Artiste, et pédagogue exceptionnel, Paul Klee a exploré sans relâche le pouvoir sémantique de la Forme, tant dans son art que dans ses notes théoriques sur lesquelles il basait ses cours au Bauhaus Klee1 y décrit, à l’aide de croquis, dessins et peintures, comment en art, la forme, même la plus simple, est une forme-pensée.
Prenons comme exemple la peinture intitulée Le chemin de la citadelle (1937). Comment lire ce « récit » composé de formes et de signes ?
Parcourir avec les yeux
Organisée en petites surfaces colorées géométriques, cette peinture présente une certaine absence de point focal, ce qui fait que, de prime abord, le regard cherche comment la parcourir. L’œil étant attiré par les contrastes, il peut néanmoins y trouver plusieurs points d’entrée : par exemple la grande surface orange au tiers supérieur gauche du tableau – contraste de taille. Ou bien les rectangles/carrés d’un bleu turquoise intense placés à côté d’une surface orange vif – contraste de couleur. Enfin, les flèches qui contrastent par leur forme (une ligne au lieu d’une surface plane) et leur couleur très lumineuse.

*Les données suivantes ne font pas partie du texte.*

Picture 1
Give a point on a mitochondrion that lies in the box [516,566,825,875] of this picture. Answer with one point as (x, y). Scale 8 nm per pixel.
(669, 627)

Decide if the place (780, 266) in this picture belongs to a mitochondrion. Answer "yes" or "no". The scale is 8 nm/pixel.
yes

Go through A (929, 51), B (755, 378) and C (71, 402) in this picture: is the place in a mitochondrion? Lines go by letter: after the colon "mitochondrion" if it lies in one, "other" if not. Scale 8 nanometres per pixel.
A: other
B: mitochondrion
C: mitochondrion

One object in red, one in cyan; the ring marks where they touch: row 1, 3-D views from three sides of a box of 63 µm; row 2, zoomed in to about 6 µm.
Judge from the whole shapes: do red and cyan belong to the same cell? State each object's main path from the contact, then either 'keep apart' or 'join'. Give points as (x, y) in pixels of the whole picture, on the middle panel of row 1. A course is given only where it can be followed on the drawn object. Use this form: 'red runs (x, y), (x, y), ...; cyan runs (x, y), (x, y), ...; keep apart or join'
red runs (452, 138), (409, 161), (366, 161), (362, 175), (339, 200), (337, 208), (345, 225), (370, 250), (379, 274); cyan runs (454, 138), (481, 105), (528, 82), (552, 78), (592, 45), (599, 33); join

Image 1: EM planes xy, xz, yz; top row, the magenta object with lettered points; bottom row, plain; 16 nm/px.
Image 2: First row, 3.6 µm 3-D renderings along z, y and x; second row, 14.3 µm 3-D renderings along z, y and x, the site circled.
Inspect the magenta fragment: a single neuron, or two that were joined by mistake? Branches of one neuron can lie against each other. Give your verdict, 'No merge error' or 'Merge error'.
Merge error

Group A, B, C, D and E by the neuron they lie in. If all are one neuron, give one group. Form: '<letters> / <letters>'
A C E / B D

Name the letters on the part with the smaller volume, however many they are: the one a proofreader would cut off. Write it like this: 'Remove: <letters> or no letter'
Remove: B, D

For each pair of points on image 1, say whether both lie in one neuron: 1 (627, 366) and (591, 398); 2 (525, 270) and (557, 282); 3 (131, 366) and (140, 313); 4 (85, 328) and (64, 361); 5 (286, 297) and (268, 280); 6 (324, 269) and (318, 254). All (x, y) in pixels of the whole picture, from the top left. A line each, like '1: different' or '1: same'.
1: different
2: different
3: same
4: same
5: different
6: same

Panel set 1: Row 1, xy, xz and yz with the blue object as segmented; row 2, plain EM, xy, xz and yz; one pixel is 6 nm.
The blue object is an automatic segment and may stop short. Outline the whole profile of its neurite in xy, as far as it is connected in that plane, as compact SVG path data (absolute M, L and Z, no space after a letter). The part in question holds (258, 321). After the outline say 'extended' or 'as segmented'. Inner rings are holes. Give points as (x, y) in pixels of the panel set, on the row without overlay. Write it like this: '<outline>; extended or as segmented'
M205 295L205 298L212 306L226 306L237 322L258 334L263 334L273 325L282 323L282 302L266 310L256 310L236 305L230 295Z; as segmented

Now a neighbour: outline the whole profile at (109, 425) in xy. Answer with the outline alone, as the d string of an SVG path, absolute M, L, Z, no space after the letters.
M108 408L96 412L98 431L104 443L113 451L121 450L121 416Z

Une fois entré dans le tableau, notre regard va se promener en rebondissant de surface en surface, en explorant la composition au hasard comme une balade dans les ruelles d’un village. Il aura aussi repéré les flèches et va passer de l’une à l’autre.
Jouer avec les codes
La flèche est LE signe par excellence. C’est une ligne terminée par une pointe qui lance notre regard dans une direction, tout à fait comme un signe (mot, symbole, forme codée, etc.) pointe notre attention vers cette chose ou ce concept qu’il représente.
D’autres codes sont suggérés dans cette peinture : doit-on la regarder comme vue du ciel, dans ce cas on peut imaginer que ces formes sont des toits. Ou comme une représentation à la verticale, et dans ce cas on envisage une construction faite de facettes, un peu comme un jeu de cubes en bois – une même surface pouvant être lue à la fois avançant ou reculant. Mais on peut aussi lire le tableau comme une simple organisation de formes colorées, sans y projeter ces codes de représentation de la profondeur.
Une chose est sûre, c’est que l’artiste a décidé de ne pas se servir des règles de la perspective telles qu’elles nous ont été léguées par les peintres de la Renaissance. Il n’y a ici ni ligne d’horizon, ni point(s) de fuite cohérent(s).
« Parler peinture »
De quoi parlent les peintres dans leur tableau ? Et bien, le plus souvent, il parlent de peinture ! Klee ne nous démontre pas le meilleur chemin pour trouver la citadelle, il parle de sonorités colorées, d’organisation de l’espace par les tonalités chaudes ou froides, il parle d’harmonie et d’équilibre dans l’asymétrie. Il nous donne à voir la trace humaine de la matière-peinture appliquée avec un pinceau choisi avec soin, peut-être une brosse, plutôt fine. Il raconte le support de la sous-couche sombre sur laquelle il applique des aplats de couleur d’une manière qui n’est pas uniforme – dès lors chaque surface vibre. Elles ne se touchent pas mais sont unies par ce qui reste visible de la sous-couche. Ces lignes, entourant chaque surface, apportent une ossature au discours. Klee travaille comme le musicien accompli qu’il était : par le rythme de sa construction, l’harmonie chromatique, la suggestion du mouvement. Il peint le tempo d’une marche.
Ce faisant il nous rend notre liberté et notre pouvoir de « regardeur » : à nous d’interpréter cette œuvre polyphonique. Que nous projetions sur cette image la représentation d’une ville, d’un jeu de cubes, ou rien du tout, le peintre, lui, nous raconte la poésie, la liberté, la lenteur et pourtant l’urgence inexplicable de créer des formes colorées toujours nouvelles, sans raison, comme le fait la vie elle-même. Enfin, et peut-être est-ce mon interprétation subjective, il nous invite à délaisser les conventions et à trouver le sens par nous-même.
1 On peut trouver ces notes réunies en deux volumes aux éditions Dessain et Tolra sous les titres La pensée créatrice et Histoire naturelle infinie.